Eu deveria mostrar aos caras do bureau umas fotos de estúdio da primeira guerra que encontrei recentemente, com soldados cheios de rosas e outras flores presas no uniforme. Que máximo o Vitinho!
Flávio Bragança, entretido com a série de colagens
com fotos da 1ª Guerra Mundial
Mas sobre seu trabalho...Você não pensa em incorporar brinquedos ditos femininos para tratar de questões do feminino? Porque, por enquanto, de feminino entram adornos, e um certo modo de fazer, mas não os brinquedos em si...
Isso já me passou pela cabeça, se eu deveria ou não pensar/fazer o outro lado da questão.
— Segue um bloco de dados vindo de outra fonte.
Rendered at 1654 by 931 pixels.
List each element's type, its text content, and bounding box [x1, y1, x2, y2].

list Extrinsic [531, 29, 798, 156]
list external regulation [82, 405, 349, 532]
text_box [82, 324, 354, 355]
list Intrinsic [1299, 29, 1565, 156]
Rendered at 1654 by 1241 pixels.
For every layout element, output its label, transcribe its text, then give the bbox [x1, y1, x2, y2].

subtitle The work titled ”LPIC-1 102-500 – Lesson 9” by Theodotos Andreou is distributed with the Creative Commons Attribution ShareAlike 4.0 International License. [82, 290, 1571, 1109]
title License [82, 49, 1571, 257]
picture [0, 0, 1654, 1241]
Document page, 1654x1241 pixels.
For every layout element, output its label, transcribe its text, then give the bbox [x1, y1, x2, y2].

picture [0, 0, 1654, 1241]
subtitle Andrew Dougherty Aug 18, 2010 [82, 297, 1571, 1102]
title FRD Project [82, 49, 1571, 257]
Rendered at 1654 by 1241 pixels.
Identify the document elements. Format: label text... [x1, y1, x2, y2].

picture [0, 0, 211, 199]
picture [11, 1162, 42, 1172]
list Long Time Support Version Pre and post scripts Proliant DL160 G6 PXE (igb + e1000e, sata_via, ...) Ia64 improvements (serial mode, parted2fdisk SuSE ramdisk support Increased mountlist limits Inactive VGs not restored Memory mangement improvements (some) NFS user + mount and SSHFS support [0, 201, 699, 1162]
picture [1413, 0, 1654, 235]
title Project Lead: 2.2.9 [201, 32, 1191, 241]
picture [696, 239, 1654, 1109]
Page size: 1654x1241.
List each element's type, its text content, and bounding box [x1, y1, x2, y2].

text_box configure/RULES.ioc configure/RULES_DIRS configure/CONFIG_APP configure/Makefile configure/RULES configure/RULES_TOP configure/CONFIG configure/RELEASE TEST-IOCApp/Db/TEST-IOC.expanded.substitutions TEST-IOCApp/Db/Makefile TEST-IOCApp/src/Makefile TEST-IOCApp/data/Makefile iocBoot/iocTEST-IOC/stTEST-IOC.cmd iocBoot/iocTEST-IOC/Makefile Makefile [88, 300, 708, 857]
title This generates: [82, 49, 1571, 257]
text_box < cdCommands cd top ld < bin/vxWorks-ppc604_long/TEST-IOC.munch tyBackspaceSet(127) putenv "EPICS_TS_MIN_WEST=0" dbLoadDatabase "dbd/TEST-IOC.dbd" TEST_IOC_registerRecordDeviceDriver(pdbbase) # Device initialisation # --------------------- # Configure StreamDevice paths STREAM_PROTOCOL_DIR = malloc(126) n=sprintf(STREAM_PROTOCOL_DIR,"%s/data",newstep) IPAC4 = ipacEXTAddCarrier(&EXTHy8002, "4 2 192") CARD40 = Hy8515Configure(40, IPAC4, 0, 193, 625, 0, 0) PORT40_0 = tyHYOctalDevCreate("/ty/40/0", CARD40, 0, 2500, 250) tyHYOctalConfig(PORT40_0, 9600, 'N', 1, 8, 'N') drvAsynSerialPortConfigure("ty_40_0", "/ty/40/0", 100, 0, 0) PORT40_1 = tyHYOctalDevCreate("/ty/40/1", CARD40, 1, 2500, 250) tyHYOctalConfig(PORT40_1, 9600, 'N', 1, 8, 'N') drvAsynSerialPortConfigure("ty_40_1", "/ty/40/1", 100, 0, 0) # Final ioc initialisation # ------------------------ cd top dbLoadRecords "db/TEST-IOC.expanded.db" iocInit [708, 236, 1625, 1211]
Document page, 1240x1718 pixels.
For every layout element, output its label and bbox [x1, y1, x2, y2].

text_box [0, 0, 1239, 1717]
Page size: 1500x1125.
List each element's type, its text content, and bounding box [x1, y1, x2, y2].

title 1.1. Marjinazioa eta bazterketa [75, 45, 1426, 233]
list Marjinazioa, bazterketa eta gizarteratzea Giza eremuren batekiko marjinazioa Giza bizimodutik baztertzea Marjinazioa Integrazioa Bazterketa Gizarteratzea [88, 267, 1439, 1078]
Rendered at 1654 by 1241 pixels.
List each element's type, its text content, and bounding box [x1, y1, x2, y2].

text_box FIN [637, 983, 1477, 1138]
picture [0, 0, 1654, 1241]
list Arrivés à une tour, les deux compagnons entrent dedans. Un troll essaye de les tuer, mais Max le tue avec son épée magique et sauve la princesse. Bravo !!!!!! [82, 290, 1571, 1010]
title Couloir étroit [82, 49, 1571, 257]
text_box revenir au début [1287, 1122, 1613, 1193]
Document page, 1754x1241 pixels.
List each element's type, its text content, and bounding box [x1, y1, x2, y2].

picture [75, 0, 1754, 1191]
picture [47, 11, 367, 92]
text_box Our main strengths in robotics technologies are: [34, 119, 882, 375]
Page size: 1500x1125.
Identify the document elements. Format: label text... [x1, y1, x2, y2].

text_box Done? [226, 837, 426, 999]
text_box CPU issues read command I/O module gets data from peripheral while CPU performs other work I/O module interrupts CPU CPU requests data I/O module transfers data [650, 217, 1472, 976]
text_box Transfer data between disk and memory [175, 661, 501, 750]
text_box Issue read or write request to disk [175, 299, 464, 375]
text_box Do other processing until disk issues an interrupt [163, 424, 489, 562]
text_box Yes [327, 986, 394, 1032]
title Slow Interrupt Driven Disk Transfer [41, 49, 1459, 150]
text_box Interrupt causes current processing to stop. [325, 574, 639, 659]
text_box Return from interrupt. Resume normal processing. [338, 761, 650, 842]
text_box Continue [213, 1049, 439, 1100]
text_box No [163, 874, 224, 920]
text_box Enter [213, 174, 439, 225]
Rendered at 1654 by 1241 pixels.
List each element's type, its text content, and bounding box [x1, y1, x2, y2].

Mas sempre que penso nisso não consigo me relacionar, não ainda. É como se eu não me identificasse com a própria ideia. Me parece que seria (ainda) um desdobramento forçado, talvez por ser precoce, não sei.
Entendi...
Ou talvez seja uma limitação minha mesmo, pois eu sempre circulei apenas no território dos brinquedos de meninos, pois éramos 3 irmãos. Talvez, se eu tivesse tido uma irmã, isso fosse mais fácil para mim. Eu teria tido acesso aos códigos das brincadeiras "de menina". Acho que seu eu usasse bonecas, seria um comentário sobre a coisa, o que poderia ser válido, mas talvez eu ainda tenha coisas mais próximas de mim, digamos assim, para tratar.
É verdade... Mas flores, porcelana, borboletas... Isso você foi buscar já adulto... Mão seria o caso de brincar de boneca e casinha pra saber como é?
Ah, a sua pergunta é ótima, pois me dá a chance de falar uma coisa que sempre está na minha cabeça, mas me foge... A porcelana, em particular a ostensivamente decorada, até o século 19 era uma coisa do universo masculino. Era "coisa de homem" . E hoje em dia, com todas as mudanças culturais posteriores, passou a ser visto como "feminino". Por isso me interesso pela decoração antiga de louça. O jogo de jantar, no tempo em que isso era muito caro e de difícil aquisição, era uma coisa usada pelos homens para demonstrar riqueza e poder. O jantar formal era quando um senhor nobre, e depois também os burgueses mais ricos, demonstrarem sua posição social. Nos jantares formais muitos negócios e esquemas políticos eram fechados. A porcelana, quando surgiu na Europa, era coisa disputada por reis e nobres, era assunto de homem, e não de mulher. No séc. 19, a louça "das mulheres", a usada na cozinha, lá nos bastidores da casa, e mesmo nos chás da tarde, onde só compareciam mulheres, era BRANCA, sem decoração, e mais barata. Há um texto da arqueóloga e antropóloga Tânia Lima excelente sobre isso, que foi muito importante para mim.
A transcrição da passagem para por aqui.